Let us imagine that every person in the United States formed a giant circle and that each one of us wrote out a check for $5000. Next, each person placed that check in the pocket of the person to his left. This would mean that I would have received a bailout from the person to my immediate right, but I would have bailed out the person to my left. I have benefited at the expense of the person to my right; however, the person to my left benefited at my expense. Unfortunately, the present bailout mania is not so benign. Let us next imagine that half of the people in the United States were to be facing east and the other half facing west. Each of us would be face-to-face with one other fellow countryman. Now, the half of the people facing east wrote a check for $5000 and handed it to the person facing west. The half of the country facing east has bailed out the half facing west. The people facing west have benefited from a bailout at the expense of the people facing east.

Now let us turn to the issue of the proposed bailouts of Ford, GM, and Chrysler. If The Big Three get the taxpayers' money like they want, then those who would benefit would be the automobile companies themselves, their suppliers, the UAW, the stockholders, etc. In short, the beneficiaries would be anyone who stands to receive money from the continued normal operations of The Big Three including politicians who will benefit from future donations from both the automobile manufacturers and the UAW. Who will be the subsidizer, as we have already established that this money must come from someone. Will Washington immediately send us each a bill so that we all might pay our share forthwith. This is unlikely but more honest as we would all see the immediate cost of the bailout. (If the government were to do this some people might object strenuously.) Predicting actions that will take place in the future can be a little tricky, but it is likely that Washington will somehow manage to borrow this money, add one more big IOU to the already existing monstrous pile of IOUs, print some more money and then pay it back with greatly devalued dollars.
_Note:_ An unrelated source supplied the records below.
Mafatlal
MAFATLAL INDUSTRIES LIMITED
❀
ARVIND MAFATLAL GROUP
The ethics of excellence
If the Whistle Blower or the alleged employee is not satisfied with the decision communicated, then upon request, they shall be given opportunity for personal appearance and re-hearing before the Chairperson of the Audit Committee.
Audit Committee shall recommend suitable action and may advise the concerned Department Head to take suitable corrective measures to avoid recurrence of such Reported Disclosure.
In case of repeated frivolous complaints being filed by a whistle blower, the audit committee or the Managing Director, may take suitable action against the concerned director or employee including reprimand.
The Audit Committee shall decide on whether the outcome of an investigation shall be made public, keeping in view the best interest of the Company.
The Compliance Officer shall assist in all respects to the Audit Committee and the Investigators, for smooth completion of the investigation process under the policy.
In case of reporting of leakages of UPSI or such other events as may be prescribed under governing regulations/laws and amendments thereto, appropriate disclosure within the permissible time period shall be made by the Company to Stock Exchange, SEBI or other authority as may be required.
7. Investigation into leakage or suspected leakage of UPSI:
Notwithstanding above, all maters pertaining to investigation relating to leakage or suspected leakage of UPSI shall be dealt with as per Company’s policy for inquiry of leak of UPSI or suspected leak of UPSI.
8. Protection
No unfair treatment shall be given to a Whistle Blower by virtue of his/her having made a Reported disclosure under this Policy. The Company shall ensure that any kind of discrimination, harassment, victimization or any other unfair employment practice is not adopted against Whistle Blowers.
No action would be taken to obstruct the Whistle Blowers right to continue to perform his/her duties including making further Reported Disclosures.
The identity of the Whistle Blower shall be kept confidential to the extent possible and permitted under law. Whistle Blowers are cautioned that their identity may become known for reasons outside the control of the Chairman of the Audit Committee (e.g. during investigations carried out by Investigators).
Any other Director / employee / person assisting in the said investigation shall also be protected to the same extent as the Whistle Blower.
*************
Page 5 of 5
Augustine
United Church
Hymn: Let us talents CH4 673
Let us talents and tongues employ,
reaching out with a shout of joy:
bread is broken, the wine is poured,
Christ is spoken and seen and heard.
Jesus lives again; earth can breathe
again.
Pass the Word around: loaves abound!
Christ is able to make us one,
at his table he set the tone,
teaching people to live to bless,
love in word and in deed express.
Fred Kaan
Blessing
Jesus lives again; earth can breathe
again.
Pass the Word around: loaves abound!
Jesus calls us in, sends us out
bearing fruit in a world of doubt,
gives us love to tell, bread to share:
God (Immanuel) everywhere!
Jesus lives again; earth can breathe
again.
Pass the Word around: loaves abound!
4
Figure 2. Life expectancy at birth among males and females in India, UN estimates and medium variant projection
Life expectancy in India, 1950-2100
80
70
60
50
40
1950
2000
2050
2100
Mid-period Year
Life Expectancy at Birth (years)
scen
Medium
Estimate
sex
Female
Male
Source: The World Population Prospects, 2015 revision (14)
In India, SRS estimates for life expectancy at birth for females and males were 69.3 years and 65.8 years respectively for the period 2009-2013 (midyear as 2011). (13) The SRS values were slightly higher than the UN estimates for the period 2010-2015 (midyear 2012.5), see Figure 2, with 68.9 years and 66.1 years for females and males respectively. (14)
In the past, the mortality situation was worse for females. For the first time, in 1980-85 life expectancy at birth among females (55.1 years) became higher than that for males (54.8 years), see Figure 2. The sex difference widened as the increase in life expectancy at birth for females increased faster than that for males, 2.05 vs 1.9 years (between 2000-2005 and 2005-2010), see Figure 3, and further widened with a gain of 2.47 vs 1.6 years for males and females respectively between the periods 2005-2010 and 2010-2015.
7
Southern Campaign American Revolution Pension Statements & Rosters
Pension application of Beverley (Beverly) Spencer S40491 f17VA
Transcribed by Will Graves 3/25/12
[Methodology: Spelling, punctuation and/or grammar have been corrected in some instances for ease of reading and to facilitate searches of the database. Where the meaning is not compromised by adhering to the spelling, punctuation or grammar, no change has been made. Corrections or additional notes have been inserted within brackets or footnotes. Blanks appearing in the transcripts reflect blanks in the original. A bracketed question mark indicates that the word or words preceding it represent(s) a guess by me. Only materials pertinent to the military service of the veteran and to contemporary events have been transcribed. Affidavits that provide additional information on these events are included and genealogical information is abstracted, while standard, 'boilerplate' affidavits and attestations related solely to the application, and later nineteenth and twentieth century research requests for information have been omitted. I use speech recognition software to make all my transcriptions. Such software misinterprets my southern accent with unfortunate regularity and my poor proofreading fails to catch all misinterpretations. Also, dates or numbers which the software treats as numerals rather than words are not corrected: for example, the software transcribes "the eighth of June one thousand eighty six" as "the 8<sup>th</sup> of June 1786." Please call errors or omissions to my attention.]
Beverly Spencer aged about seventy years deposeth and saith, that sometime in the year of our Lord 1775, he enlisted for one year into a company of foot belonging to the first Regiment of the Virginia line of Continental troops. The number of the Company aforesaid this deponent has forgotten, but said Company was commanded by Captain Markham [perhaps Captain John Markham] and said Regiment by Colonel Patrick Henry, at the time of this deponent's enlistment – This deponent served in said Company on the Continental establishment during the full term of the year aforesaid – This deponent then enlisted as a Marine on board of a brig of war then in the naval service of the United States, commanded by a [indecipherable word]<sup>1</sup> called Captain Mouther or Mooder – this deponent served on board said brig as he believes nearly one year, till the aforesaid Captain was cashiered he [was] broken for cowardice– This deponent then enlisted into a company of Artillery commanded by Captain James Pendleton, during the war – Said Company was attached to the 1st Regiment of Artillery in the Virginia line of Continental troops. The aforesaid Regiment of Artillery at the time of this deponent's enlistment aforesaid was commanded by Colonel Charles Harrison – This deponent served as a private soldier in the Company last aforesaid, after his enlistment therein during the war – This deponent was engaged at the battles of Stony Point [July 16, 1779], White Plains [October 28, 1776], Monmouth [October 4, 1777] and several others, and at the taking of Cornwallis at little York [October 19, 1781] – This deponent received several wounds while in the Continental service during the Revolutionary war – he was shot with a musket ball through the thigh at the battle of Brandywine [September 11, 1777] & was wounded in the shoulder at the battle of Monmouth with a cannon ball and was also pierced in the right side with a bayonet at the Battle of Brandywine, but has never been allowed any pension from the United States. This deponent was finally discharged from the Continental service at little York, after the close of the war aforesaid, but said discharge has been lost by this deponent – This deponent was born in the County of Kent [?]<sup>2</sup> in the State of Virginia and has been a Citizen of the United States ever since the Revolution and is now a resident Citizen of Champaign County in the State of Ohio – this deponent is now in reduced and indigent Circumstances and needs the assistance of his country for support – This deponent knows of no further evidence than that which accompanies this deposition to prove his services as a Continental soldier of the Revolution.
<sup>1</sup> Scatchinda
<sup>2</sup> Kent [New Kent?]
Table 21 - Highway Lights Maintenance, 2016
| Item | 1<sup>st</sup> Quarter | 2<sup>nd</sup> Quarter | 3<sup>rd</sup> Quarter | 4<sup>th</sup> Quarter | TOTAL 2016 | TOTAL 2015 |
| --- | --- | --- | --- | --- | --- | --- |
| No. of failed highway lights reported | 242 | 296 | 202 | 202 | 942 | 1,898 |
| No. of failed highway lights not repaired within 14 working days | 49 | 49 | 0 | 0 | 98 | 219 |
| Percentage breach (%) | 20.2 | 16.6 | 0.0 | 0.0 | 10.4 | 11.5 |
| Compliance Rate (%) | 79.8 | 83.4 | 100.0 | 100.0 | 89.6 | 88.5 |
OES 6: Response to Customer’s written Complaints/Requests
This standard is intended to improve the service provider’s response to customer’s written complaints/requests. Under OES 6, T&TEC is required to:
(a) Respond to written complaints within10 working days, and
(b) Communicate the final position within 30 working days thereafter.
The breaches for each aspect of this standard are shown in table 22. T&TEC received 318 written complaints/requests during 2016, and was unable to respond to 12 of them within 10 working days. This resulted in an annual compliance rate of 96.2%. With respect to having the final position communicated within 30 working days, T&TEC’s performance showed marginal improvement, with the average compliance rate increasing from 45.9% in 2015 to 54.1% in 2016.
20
There are of course secondary costs which are more difficult to see as they require the use of imagination to see what might have been. Let us say that Washington acts more responsibly and turns the US automotive manufacturers away to go behave like legitimate for-profit capitalist enterprises. What then? GM restructures and forces the union to renegotiate or GM becomes a non-union shop. As the company is in trouble and needs to cut labor costs it does so across the board. Big CEO salaries must go too. They are for executives whose companies make money hand over fist. GM needs to cut costs and become more efficient. Maybe this means new machinery which will outperform some employees. GM will kill-off underperforming products and cut the dead weight. It will advance where it needs to advance, retreat where it needs to retreat and regroup where it needs to regroup. The bottom line is GM needs to make a profit for its shareholders. If this produces a much smaller GM then so be it. Only a company which produces a profit can and should survive. Even with a bailout there is no guarantee that GM would survive in perpetuity. (A bailout might just encourage GM to not make changes necessary for long-term survival. And when they near insolvency again, viola, another bailout.) As supernumerary and inefficient employees are laid off they provide the human resource necessary for new ventures at which the employees have a chance at being more productive than they were at their old inefficient and only somewhat productive jobs. Thus also will follow Ford and Chrysler.

So who pays for it? At whose expense will the bailout be? It will be at all of our expense. Not just in the immediate future in terms of the unrealized opportunities and continued inefficiencies, but also down the road a little way when the bill comes due. If we allow this to continue then it is to a great degree our own fault. However the Spendocrats in Washington do not simply laden me with this burden. They intend it for our children and grandchildren. They want my children to cut the check and hand it over. Then the CEOs and the union bosses and the politicians will laugh all the way to the bank.